Reply: See answer above.

3. Only in vitro results were reported, but in vivo environment could be far more complexed, e.g. protease may degrade hLF(1-11) and thus inactivate it. While the author stated that "Altogether, more experiments are needed to test the effectiveness of the hLF(1-11) peptide on Malassezia yeasts in vitro and in vivo." (line 375-376), a more detailed discussion, and/or better some preliminary animal study would greatly improve the manuscript.
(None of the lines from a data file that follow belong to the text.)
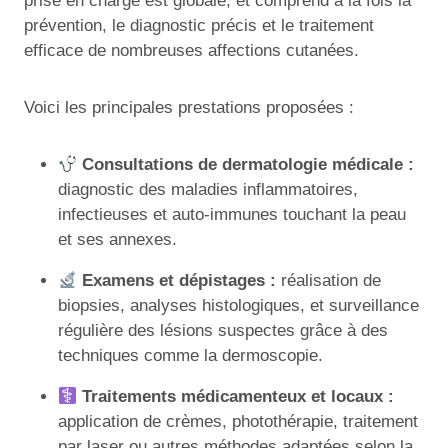
prise en charge est globale, et comprend à la fois la
prévention, le diagnostic précis et le traitement
efficace de nombreuses affections cutanées.
Voici les principales prestations proposées :
Consultations de dermatologie médicale :
diagnostic des maladies inflammatoires,
infectieuses et auto-immunes touchant la peau
et ses annexes.
Examens et dépistages :
réalisation de
biopsies, analyses histologiques, et surveillance
régulière des lésions suspectes grâce à des
techniques comme la dermoscopie.
Traitements médicamenteux et locaux :
application de crèmes, photothérapie, traitement
par laser ou autres méthodes adaptées selon la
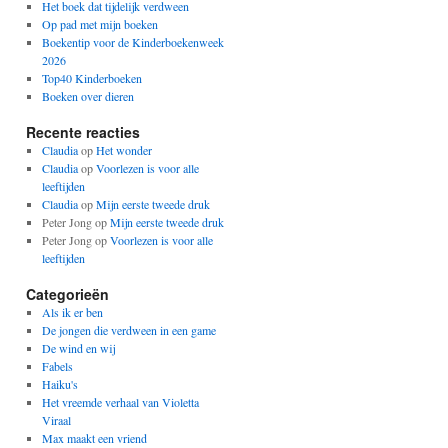
Het boek dat tijdelijk verdween
Op pad met mijn boeken
Boekentip voor de Kinderboekenweek
2026
Top40 Kinderboeken
Boeken over dieren
Recente reacties
Claudia
op
Het wonder
Claudia
op
Voorlezen is voor alle
leeftijden
Claudia
op
Mijn eerste tweede druk
Peter Jong
op
Mijn eerste tweede druk
Peter Jong
op
Voorlezen is voor alle
leeftijden
Categorieën
Als ik er ben
De jongen die verdween in een game
De wind en wij
Fabels
Haiku's
Het vreemde verhaal van Violetta
Viraal
Max maakt een vriend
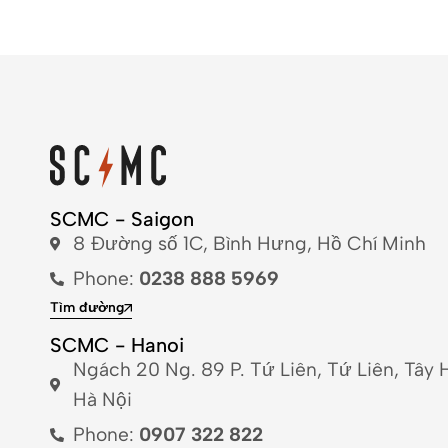
SCMC - Saigon
8 Đường số 1C, Bình Hưng, Hồ Chí Minh
Phone:
0238 888 5969
Tìm đường
SCMC - Hanoi
Ngách 20 Ng. 89 P. Tứ Liên, Tứ Liên, Tây 
Hà Nội
Phone:
0907 322 822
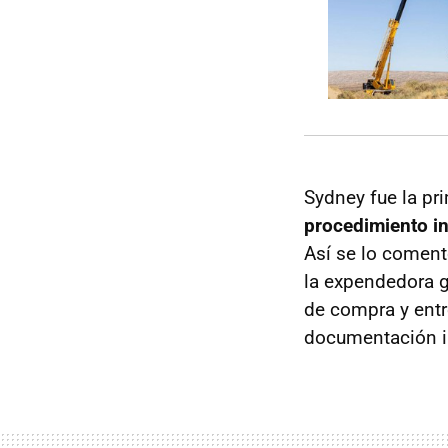
Sydney fue la pr
procedimiento in
Así se lo coment
la expendedora g
de compra y entr
documentación in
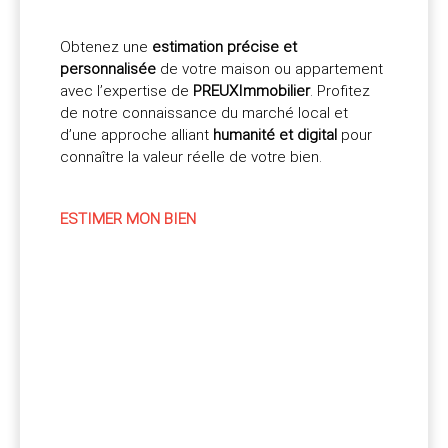
Obtenez une
estimation précise et
personnalisée
de votre maison ou appartement
avec l’expertise de
PREUXImmobilier
. Profitez
de notre connaissance du marché local et
d’une approche alliant
humanité et digital
pour
connaître la valeur réelle de votre bien.
ESTIMER MON BIEN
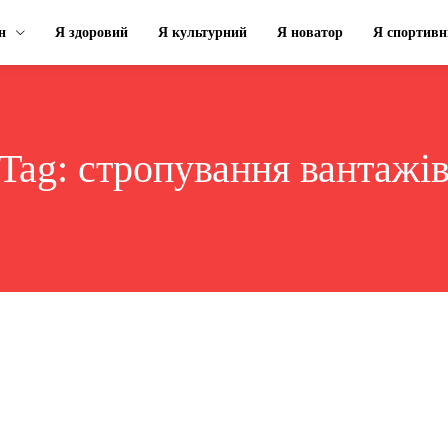
н
Я здоровий
Я культурний
Я новатор
Я спортивн
Tag:
стропування вантажі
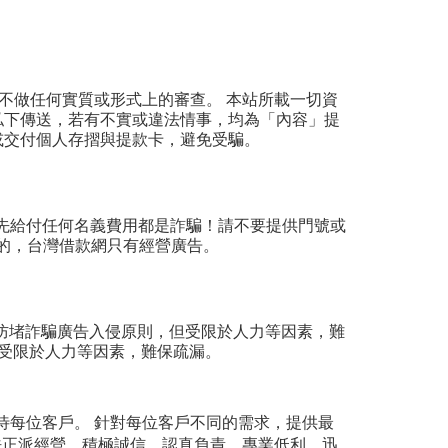
不做任何實質或形式上的審查。 本站所載一切資
私下傳送，若有不實或違法情事，均為「內容」提
或交付個人存摺與提款卡，避免受騙。
先給付任何名義費用都是詐騙！請不要提供門號或
的，台灣借款網只有經營廣告。
持防堵詐騙廣告入侵原則，但受限於人力等因素，難
但受限於人力等因素，難保疏漏。
待每位客戶。 針對每位客戶不同的需求，提供最
法正派經營，積極誠信、認真負責、專業低利、迅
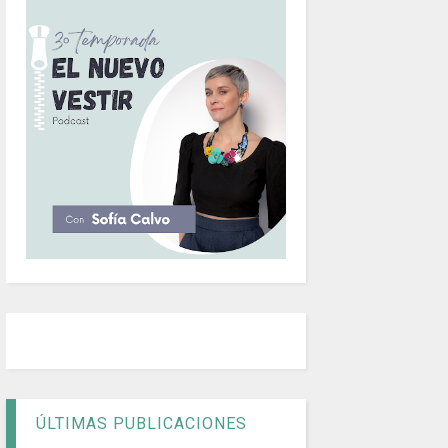
ÚLTIMAS PUBLICACIONES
Reply: the reviewer is correct in his comment. The main message of this manuscript was to see if peptides can be used for infections with Malassezia and to set up an easy method to test those strains on a large scale. As described in the manuscript, peptides are highly dependent on environmental factors. In high concentrations, lactoferrin can play an important role in the defense of the mucous membrane. In previous studies, it has been observed that lactoferrin has proteolytic activity and can weaken the pathogenic potential of microorganisms. After all, they have a very high affinity for binding. The first thing to be determined is whether these peptides do not bind to the cells and, therefore, lose their activity. In addition, it is crucial to choose which in vivo model will be used for future experiments. Below, we included the references that could help the decision of such models.
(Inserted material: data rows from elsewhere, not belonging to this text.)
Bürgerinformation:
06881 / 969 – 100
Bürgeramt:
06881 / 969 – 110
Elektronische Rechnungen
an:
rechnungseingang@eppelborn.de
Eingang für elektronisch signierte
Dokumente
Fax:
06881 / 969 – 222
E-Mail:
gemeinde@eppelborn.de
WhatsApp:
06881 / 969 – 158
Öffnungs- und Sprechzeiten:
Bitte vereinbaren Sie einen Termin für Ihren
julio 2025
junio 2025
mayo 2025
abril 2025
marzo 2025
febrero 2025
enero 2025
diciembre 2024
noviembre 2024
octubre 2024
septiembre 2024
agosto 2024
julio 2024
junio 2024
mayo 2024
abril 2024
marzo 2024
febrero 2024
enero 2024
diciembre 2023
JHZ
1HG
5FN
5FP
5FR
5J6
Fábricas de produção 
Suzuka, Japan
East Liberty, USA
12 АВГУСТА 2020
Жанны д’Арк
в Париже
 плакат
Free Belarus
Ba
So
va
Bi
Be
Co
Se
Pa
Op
Liu, Y.-T.; Lee, M.-H.; Lin, Y.-S.; Lai, W.-L. The Inhibitory Activity of Citral against Malassezia furfur. Processes 2022, 10, 802. https://doi.org/10.3390/pr10050802.
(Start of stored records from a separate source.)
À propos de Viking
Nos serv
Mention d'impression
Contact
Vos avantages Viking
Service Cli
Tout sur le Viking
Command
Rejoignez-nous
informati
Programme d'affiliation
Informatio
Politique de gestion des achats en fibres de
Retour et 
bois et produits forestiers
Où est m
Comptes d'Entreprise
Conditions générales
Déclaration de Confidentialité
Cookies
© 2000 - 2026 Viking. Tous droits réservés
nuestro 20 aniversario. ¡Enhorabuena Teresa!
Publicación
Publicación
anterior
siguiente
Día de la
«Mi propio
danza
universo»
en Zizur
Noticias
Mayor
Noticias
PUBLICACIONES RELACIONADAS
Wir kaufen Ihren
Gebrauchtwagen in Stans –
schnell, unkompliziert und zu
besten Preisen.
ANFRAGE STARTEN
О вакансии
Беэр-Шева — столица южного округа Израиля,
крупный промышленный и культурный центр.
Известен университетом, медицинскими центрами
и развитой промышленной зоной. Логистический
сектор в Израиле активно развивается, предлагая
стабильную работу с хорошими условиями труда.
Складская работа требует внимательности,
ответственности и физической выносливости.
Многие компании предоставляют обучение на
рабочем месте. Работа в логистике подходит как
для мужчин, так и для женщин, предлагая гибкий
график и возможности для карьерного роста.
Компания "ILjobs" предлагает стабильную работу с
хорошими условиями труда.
Billamboz, M.; Jawhara, S. Anti-Malassezia Drug Candidates Based on Virulence Factors of Malassezia-Associated Diseases. Microorganisms 2023, 11, 2599. https://doi.org/10.3390/microorganisms11102599.

Round 2

Reviewer 2 Report

Comments and Suggestions for Authors

1.     The author deleted the fourth paragraph of Discussion, but it seems not suitable to mention “Another challenge…” because the author didn’t mention any challenges before that.

2.     The author should specify the concentration for combined use and single-agent use, as shown in Table 3 and Table 4.

Author Response

1. The author deleted the fourth paragraph of Discussion, but it seems not suitable to mention “Another challenge…” because the author didn’t mention any challenges before that.

Reply: We thank the reviewer for acknowledging our rebuttal. The reviewer is correct in his comment. However, the other reviewers recommended merging sections to create clarity. Thus, we removed some parts. We rephrased this text and deleted the word “another”  in the revised version of the manuscript.

2. The author should specify the concentration for combined use and single-agent use, as shown in Table 3 and Table 4.

Reply: We thank the reviewer for this comment. All concentrations are in mg/Liter. This rephrase is accordingly mentioned in the legends of the tables.

Reviewer 3 Report

Comments and Suggestions for Authors

No further comments 

Author Response

We thank the reviewer for the acknowledgement of our rebuttal.